Smart managed switches sit in the middle. They offer some configuration options like basic VLANs and traffic prioritization at a lower price point than fully managed switches, making them a practical choice for small businesses that need more than plug-and-play but don’t need enterprise-level complexity.
VLANs: Splitting One Switch Into Multiple Networks
One of the most useful features on a managed switch is the ability to create VLANs, or virtual local area networks. A VLAN lets you divide a single physical switch into separate logical networks. Devices on one VLAN can only communicate with other devices on the same VLAN, even though they’re all plugged into the same switch.

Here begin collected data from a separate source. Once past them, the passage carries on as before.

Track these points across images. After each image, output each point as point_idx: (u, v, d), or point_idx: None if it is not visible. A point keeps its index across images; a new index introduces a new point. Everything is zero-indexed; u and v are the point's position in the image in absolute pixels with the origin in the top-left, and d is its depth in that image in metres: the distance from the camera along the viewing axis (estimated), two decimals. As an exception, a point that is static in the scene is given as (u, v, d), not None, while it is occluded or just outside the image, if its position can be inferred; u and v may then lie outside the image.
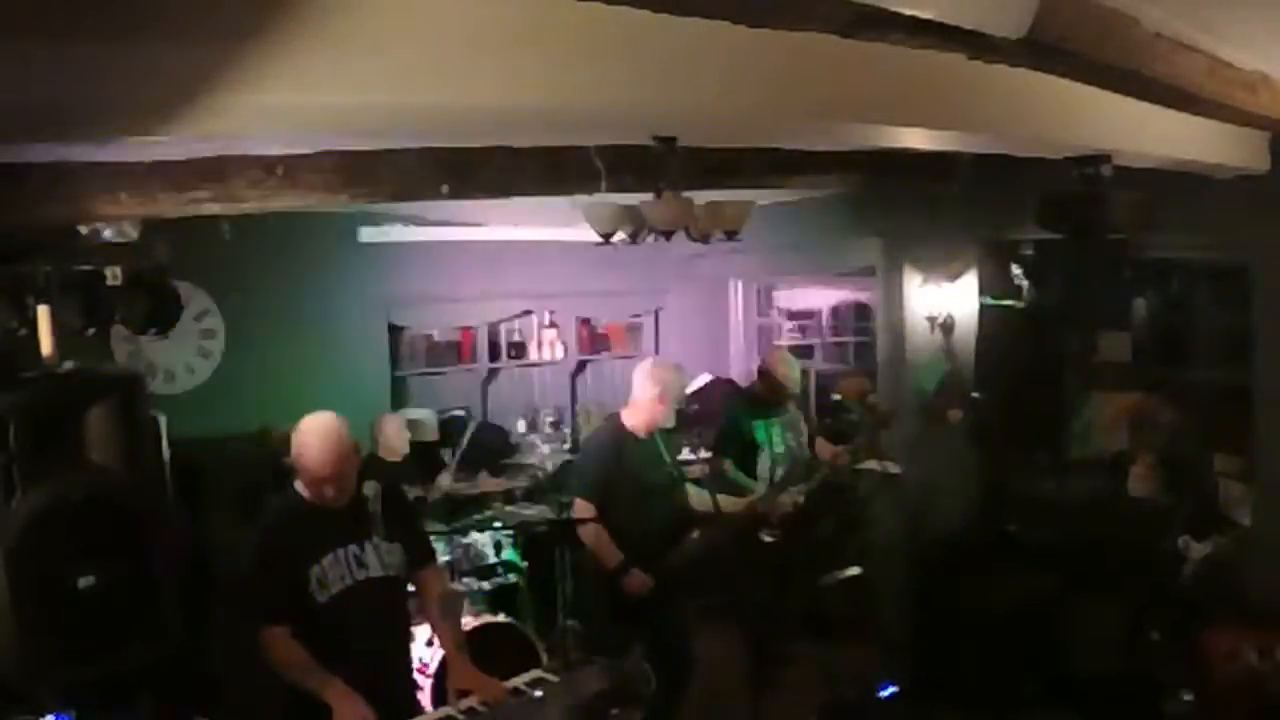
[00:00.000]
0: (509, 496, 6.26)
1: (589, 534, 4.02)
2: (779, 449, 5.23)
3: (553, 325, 7.35)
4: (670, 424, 4.40)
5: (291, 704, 2.93)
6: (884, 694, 4.80)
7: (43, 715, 1.84)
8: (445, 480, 5.80)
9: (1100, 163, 3.54)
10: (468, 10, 1.97)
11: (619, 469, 4.20)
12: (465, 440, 6.12)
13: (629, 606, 4.12)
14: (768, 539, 4.93)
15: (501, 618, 4.93)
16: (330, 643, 2.95)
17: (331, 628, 2.97)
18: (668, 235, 3.85)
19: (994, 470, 5.27)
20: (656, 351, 7.77)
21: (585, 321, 7.53)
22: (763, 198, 4.69)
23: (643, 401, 4.28)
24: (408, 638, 3.42)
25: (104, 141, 2.00)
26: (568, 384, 7.48)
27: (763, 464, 5.19)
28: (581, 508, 4.09)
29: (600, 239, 4.00)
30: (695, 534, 4.53)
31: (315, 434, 3.01)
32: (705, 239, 4.09)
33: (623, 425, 4.31)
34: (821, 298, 8.13)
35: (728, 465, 5.22)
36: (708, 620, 5.07)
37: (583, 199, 3.99)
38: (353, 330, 6.37)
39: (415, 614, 3.50)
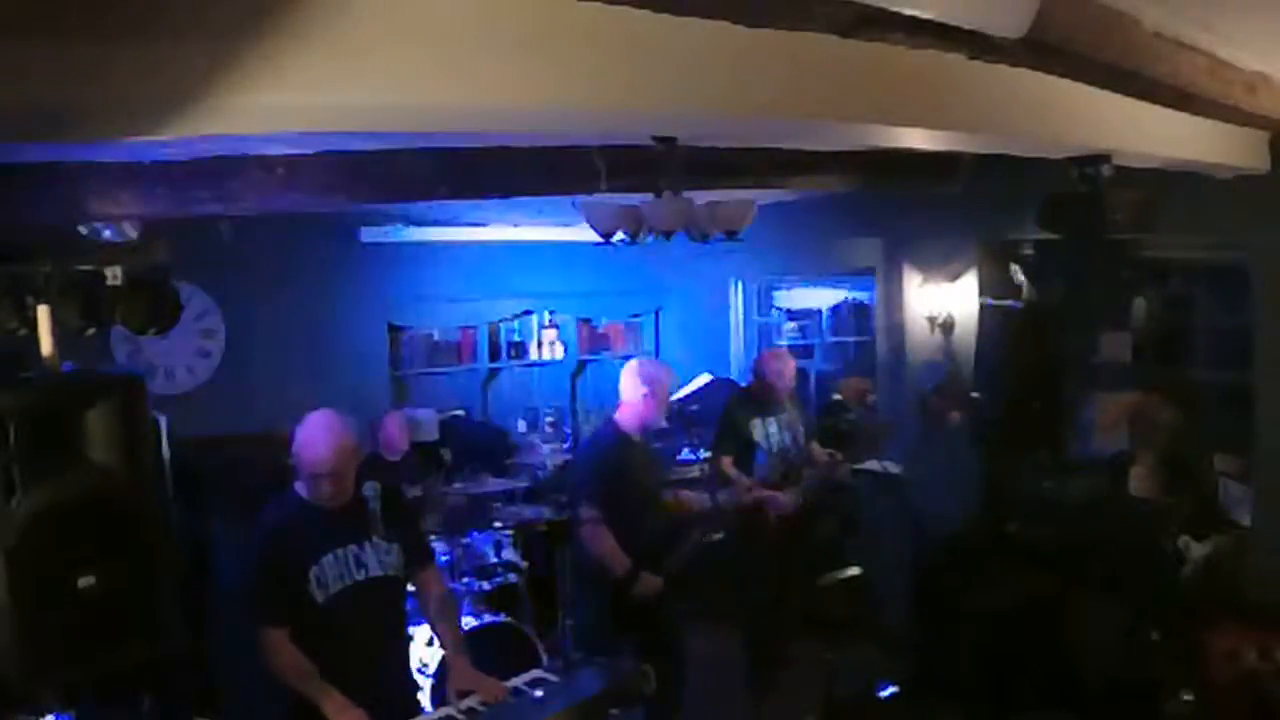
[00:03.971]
0: (509, 497, 6.26)
1: (597, 540, 4.00)
2: (776, 448, 5.24)
3: (553, 325, 7.35)
4: (661, 424, 4.37)
5: (292, 705, 2.93)
6: (884, 694, 4.80)
7: (43, 715, 1.84)
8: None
9: (1100, 163, 3.53)
10: (468, 11, 1.97)
11: (620, 472, 4.17)
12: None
13: (632, 610, 4.10)
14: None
15: (502, 618, 4.93)
16: (329, 643, 2.95)
17: (330, 628, 2.97)
18: (668, 235, 3.85)
19: (994, 470, 5.26)
20: (657, 352, 7.77)
21: (585, 321, 7.53)
22: (763, 198, 4.69)
23: (633, 402, 4.27)
24: (406, 637, 3.42)
25: (104, 141, 1.99)
26: (568, 384, 7.49)
27: (760, 463, 5.20)
28: (588, 514, 4.05)
29: (600, 239, 4.00)
30: (696, 534, 4.53)
31: (316, 430, 3.01)
32: (705, 239, 4.09)
33: (620, 427, 4.30)
34: (821, 298, 8.13)
35: (726, 463, 5.22)
36: (708, 620, 5.07)
37: (583, 199, 3.99)
38: (353, 330, 6.37)
39: (415, 614, 3.50)
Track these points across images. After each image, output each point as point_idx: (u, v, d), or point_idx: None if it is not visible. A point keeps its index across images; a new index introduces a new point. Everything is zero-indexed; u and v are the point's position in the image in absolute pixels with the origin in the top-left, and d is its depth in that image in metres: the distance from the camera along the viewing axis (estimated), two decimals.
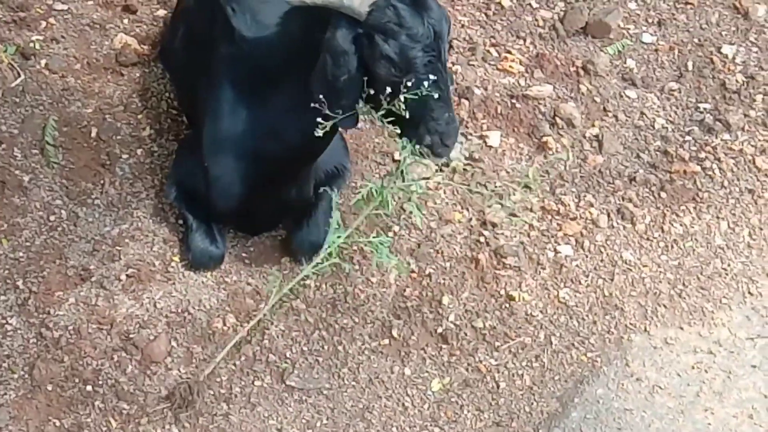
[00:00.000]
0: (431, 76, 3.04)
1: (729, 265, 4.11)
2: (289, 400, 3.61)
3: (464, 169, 4.19)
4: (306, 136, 3.41)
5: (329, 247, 3.48)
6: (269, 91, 3.51)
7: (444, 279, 3.93)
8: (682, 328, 3.93)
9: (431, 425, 3.63)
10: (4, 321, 3.57)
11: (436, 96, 3.04)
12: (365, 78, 3.14)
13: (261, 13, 3.67)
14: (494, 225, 4.06)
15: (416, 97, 3.03)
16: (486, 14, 4.74)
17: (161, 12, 4.47)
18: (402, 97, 3.03)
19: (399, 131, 3.17)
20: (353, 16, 3.04)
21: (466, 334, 3.81)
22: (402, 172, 3.38)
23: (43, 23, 4.33)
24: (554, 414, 3.70)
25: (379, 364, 3.72)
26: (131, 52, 4.29)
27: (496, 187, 4.07)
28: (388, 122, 3.14)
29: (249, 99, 3.58)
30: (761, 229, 4.21)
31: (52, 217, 3.82)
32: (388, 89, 3.06)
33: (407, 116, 3.06)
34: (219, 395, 3.58)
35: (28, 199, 3.83)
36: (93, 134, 4.04)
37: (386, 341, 3.77)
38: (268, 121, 3.56)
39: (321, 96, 3.15)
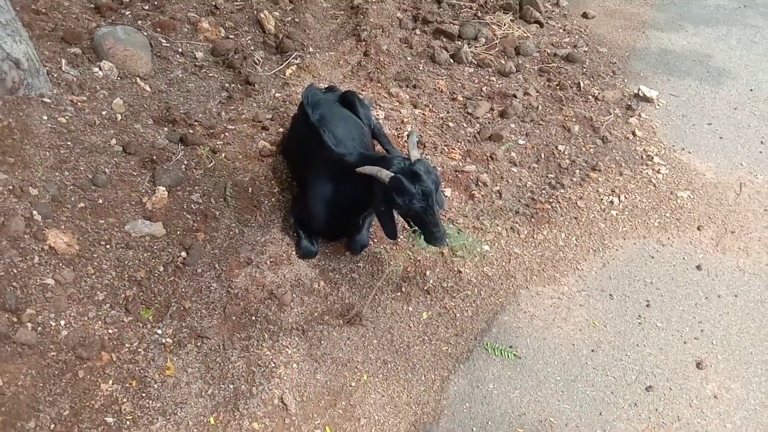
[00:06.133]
0: (425, 217, 3.18)
1: (565, 255, 4.20)
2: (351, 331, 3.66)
3: None
4: (366, 199, 3.45)
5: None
6: (344, 177, 3.52)
7: (426, 262, 4.00)
8: (545, 287, 3.97)
9: (423, 335, 3.69)
10: (210, 284, 3.62)
11: (428, 220, 3.18)
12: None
13: (337, 129, 3.76)
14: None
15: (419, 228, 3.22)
16: (441, 129, 4.86)
17: (281, 129, 4.55)
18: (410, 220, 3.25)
19: (416, 229, 3.30)
20: (383, 181, 3.13)
21: (438, 290, 3.88)
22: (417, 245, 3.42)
23: (222, 135, 4.41)
24: (485, 329, 3.75)
25: (395, 305, 3.78)
26: (266, 149, 4.37)
27: (454, 224, 4.17)
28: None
29: (334, 179, 3.60)
30: (581, 237, 4.30)
31: (231, 232, 3.88)
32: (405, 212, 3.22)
33: (416, 226, 3.25)
34: (303, 331, 3.61)
35: (218, 223, 3.90)
36: (250, 191, 4.11)
37: (398, 293, 3.84)
38: (345, 191, 3.57)
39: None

For example, a company might put its accounting department on one VLAN and its guest Wi-Fi on another. The guest devices physically share the same switch infrastructure, but they’re completely isolated from the accounting computers. Each VLAN gets a unique ID that gets tagged onto data packets as they travel through the network, ensuring traffic stays within its designated segment. You can organize VLANs by department, location, device type, or any grouping that makes sense for your setup.
Connecting Multiple Switches Together
If you need more ports than a single switch provides, you can daisy-chain switches by running an Ethernet cable from a port on one switch to a port on another. Brand doesn’t matter for basic connectivity. A common home setup might look like: router to a primary switch in an office, then a second switch in the living room for a TV, gaming console, and streaming device.
The main thing to avoid is creating a loop, where two switches are connected to each other by more than one cable without a protocol to handle it. Managed switches use a feature called Spanning Tree Protocol to detect and disable loops automatically. Cheap unmanaged switches typically lack this, so you need to be careful to only connect them with a single cable path.
Other Devices Called “Port Switches”
If you searched for “port switch” and you’re not thinking about networking, you may be looking for a USB switch or a KVM switch. A USB switch lets you share peripherals like a keyboard, mouse, or speakers between two computers with the press of a button. A KVM switch (keyboard, video, mouse) does the same thing but also switches your monitor between computers, so you can control multiple machines from one desk setup. KVM switches tend to cost significantly more and can sometimes cause brief screen blackouts during switching, while a simple USB switch paired with manually toggling your monitor’s input is a cheaper, often more reliable alternative.